> [Text shown]:
What is it of which an honest man is commonly ashamed? Of virtuous poverty, of doing menial offices for himself, of having raised himself by merit from a humble situation, and of a thousand particulars which in reality constitute his glory. With respect to actions of beneficence we cannot be too much upon our guard against a spirit of ostentation and the character that imperiously exacts the gratitude of its beneficiaries; but it is certainly an extreme weakness to desire to hide our deserts. So {248} far from desiring to withhold from the world the knowledge of our good deeds, we ought to be forward to exhibit an attractive and illustrious example. We cannot determine to keep any thing secret without risking at the same time to commit a hundred artifices, quibbles, equivocations and falshoods.

But the secrets of others, 'have I a power over them?' Probably not: but you have a duty respecting them. The facts with which you are acquainted are a part of your possessions, and you are as much obliged respecting them as in any other case, to employ them for the public good. Have I no right to indulge in myself the caprice of concealing any of my affairs, and can another man have a right by his caprice to hedge up and restrain the path of my duty? -- 'But state secrets?' This perhaps is a subject that ought not to be anticipated. We shall have occasion to enquire how ministers of the concerns of a nation came by their right to equivocate, to juggle and over-reach, while private men are obliged to be ingenuous, direct and sincere.

> [Dataset rows]:
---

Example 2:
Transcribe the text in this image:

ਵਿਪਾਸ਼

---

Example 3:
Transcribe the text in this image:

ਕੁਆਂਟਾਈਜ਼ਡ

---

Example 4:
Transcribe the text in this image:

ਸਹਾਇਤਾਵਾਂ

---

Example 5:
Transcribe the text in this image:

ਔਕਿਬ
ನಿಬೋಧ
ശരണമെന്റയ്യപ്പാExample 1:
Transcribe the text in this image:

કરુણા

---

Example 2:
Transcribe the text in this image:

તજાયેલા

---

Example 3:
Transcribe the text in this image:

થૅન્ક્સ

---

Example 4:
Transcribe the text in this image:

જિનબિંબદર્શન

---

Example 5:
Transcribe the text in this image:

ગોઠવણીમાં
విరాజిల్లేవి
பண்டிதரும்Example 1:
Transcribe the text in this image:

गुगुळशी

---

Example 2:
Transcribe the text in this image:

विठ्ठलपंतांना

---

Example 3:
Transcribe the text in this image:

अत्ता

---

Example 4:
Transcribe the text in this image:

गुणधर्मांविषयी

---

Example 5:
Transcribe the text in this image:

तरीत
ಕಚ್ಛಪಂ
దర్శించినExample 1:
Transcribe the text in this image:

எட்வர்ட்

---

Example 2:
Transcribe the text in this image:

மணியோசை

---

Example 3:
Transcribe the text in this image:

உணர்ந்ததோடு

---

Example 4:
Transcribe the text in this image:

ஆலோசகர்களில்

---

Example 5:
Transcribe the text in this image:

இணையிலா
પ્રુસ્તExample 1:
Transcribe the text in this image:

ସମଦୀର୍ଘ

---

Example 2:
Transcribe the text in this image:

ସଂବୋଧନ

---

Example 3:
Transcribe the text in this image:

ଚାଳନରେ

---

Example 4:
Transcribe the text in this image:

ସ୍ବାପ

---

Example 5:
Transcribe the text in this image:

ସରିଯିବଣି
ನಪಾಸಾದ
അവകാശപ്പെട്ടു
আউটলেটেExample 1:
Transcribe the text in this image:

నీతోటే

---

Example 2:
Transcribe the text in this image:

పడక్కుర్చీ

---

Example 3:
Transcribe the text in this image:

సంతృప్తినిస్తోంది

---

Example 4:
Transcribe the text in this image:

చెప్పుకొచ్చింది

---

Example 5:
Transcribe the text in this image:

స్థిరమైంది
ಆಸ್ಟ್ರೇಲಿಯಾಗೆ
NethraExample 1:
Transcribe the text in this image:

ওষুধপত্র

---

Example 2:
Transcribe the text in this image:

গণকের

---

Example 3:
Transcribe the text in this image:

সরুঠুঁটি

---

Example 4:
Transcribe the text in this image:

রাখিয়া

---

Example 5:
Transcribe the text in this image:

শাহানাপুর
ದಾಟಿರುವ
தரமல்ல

> [Set of tasks]:
(1) In the passage on secrecy, why does a person have a duty concerning other people's secrets even without power over them? Answer in one to three sentences.
(2) Please repeat the passage on secrecy word for word, everything from "What is it of" down to "equivocations and falshoods.".

> [Exercise solutions]:
(1) The facts a person knows are part of that person's possessions. A person is as obliged to use those facts for the public good as with any other possession.

(2)
What is it of which an honest man is commonly ashamed? Of virtuous poverty, of doing menial offices for himself, of having raised himself by merit from a humble situation, and of a thousand particulars which in reality constitute his glory. With respect to actions of beneficence we cannot be too much upon our guard against a spirit of ostentation and the character that imperiously exacts the gratitude of its beneficiaries; but it is certainly an extreme weakness to desire to hide our deserts. So {248} far from desiring to withhold from the world the knowledge of our good deeds, we ought to be forward to exhibit an attractive and illustrious example. We cannot determine to keep any thing secret without risking at the same time to commit a hundred artifices, quibbles, equivocations and falshoods.